So, using ignite I do the following:task.phases['valid'].add_event_handler( Events.EPOCH_COMPLETED(every=1), Checkpoint(to_save, TrainsSaver(output_uri=self.checkpoint_path), 'best', n_saved=1, score_function=lambda x: task.phases['valid'].state.metrics[self.monitor] if self.monitor_mode == 'max' else -task.phases['valid'].state.metrics[self.monitor], score_name=self.monitor))
This means as you said: The last model saved with this checkpointing is the best model.
But since I passed a score_function, ignite will automatically append the value of it on the suffix, and I end up with: checkpoint_best_acc=
http://0.9.pt . I guess it's also implied that when you use the score_function
parameter, you're saving your best model (why would you use a score otherwise?).

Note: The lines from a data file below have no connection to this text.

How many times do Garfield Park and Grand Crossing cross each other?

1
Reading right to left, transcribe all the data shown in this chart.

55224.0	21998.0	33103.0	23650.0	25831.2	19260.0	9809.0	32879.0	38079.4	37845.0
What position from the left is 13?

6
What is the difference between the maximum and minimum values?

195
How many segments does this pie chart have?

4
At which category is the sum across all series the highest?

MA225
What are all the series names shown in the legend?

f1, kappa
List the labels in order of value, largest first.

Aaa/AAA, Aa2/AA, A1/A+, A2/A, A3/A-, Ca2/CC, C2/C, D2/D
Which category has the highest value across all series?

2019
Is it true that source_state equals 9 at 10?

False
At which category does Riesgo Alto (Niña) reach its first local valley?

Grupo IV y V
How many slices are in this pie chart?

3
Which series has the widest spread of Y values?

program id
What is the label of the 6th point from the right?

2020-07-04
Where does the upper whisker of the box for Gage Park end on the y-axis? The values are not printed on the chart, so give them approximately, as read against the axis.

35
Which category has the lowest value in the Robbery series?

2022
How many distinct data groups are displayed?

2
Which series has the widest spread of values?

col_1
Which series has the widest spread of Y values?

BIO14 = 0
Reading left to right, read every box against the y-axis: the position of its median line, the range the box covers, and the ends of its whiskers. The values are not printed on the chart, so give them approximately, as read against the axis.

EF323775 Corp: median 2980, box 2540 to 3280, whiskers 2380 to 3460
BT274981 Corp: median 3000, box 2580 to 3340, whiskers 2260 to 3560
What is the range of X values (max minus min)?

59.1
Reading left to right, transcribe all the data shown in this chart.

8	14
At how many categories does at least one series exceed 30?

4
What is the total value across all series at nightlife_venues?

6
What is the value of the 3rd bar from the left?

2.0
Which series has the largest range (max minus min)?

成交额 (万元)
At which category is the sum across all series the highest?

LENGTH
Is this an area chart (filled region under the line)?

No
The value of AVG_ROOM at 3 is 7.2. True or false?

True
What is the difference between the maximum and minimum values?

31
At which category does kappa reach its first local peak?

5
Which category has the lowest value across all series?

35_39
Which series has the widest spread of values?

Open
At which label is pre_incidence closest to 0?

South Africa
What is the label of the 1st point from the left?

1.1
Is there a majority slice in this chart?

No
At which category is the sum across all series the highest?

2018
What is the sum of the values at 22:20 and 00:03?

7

However, as we discussed in the issue in the ignite repo, there is no way to have a checkpoint that is simply named checkpoint_best
at this moment. So, if I am to use the ignite Checkpoint to save the models, I have no power to change the suffix as an end user. But when I use it together with trains, I end up uploading to output_uri
all the best models ever saved, regardless of me defining n_saved=1
(because of the issue we're discussing in ignite)
Now on top of that I also havetask.phases['train'].add_event_handler( Events.EPOCH_COMPLETED(every=self.save_freq), Checkpoint(to_save, TrainsSaver(output_uri=self.checkpoint_path), 'epoch', n_saved=5, global_step_transform=global_step_from_engine(task.phases['train'])))
That saves checkpoints every 20 epochs as a backup (regardless of their accuracy).
That means, that I have no knowledge as to what type of checkpoint was the last torch.save
that was called. It might be a backup, it might be a best model it might be a backup every 20 epochs.
Based on all that discussion I'm actually thinking maybe for Trains and ignite integration, there should be a TrainsCheckpoint
instead of a TrainsSaver
, that takes care of everything properly with respect to trains. But not sure if that's something the ignite ppl would want.
WDYT?